**WHAT YOU SHOULD DO:**
Retype exactly what runs from the first line of the data to the line with "Estamos ya a mediados del", keeping both of those lines and skipping pictures.

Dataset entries

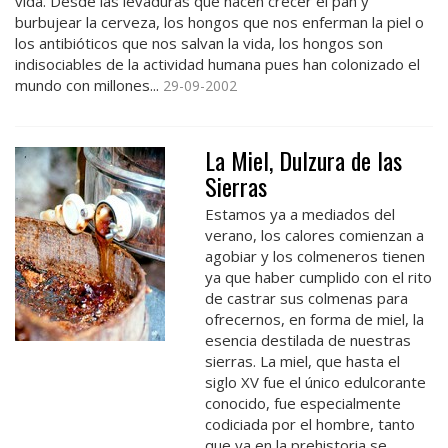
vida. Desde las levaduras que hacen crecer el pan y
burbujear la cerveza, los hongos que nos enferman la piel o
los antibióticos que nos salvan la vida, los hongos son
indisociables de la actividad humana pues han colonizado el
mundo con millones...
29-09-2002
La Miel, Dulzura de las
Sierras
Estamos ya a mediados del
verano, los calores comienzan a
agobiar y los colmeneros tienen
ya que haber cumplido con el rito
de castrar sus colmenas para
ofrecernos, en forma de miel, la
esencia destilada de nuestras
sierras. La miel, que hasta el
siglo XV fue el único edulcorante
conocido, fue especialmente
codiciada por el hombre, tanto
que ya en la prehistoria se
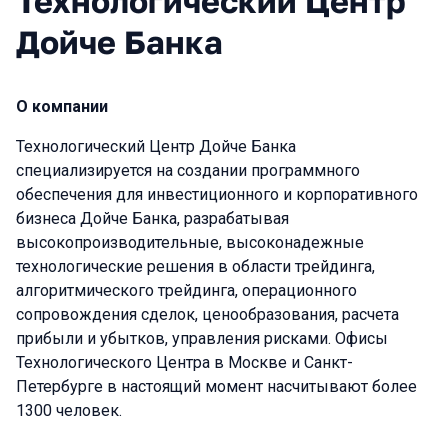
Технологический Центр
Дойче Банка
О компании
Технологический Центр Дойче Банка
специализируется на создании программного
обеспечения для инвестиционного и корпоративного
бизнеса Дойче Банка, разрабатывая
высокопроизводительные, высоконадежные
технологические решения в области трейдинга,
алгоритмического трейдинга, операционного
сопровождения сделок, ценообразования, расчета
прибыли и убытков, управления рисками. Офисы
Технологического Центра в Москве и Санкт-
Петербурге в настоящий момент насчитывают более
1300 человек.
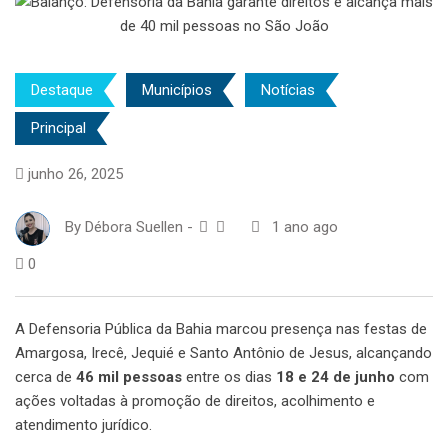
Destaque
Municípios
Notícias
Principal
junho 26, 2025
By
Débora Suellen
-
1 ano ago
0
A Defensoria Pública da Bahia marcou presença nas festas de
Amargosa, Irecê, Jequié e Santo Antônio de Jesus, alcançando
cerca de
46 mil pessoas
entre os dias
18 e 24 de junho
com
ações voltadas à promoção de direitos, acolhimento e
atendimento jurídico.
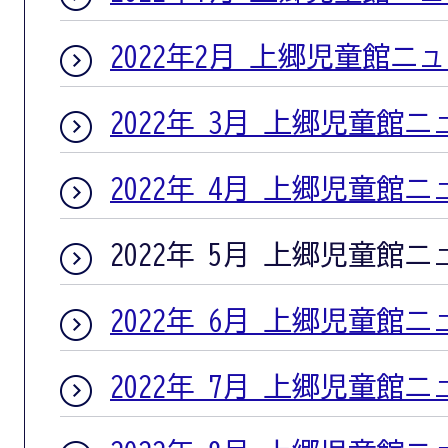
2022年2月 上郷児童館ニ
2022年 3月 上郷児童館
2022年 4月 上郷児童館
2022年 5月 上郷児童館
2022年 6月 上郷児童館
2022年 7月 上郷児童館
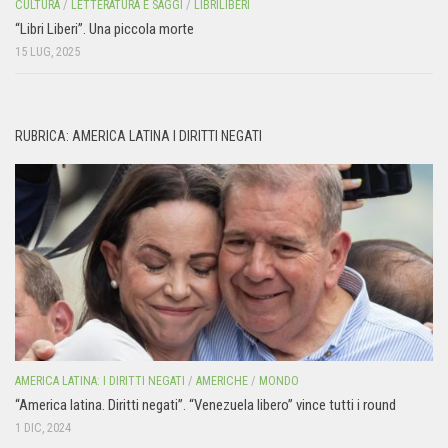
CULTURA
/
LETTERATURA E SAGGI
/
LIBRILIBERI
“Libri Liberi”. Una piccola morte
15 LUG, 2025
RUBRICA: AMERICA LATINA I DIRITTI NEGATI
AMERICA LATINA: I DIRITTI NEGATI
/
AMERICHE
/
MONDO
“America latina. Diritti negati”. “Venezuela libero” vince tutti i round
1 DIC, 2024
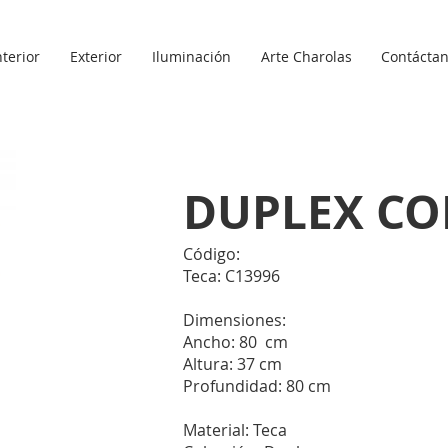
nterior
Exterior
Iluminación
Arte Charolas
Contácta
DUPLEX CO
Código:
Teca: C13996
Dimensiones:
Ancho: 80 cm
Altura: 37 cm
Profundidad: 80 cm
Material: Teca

**EXERCISE RESPONSE:**
vida. Desde las levaduras que hacen crecer el pan y
burbujear la cerveza, los hongos que nos enferman la piel o
los antibióticos que nos salvan la vida, los hongos son
indisociables de la actividad humana pues han colonizado el
mundo con millones...
29-09-2002
La Miel, Dulzura de las
Sierras
Estamos ya a mediados del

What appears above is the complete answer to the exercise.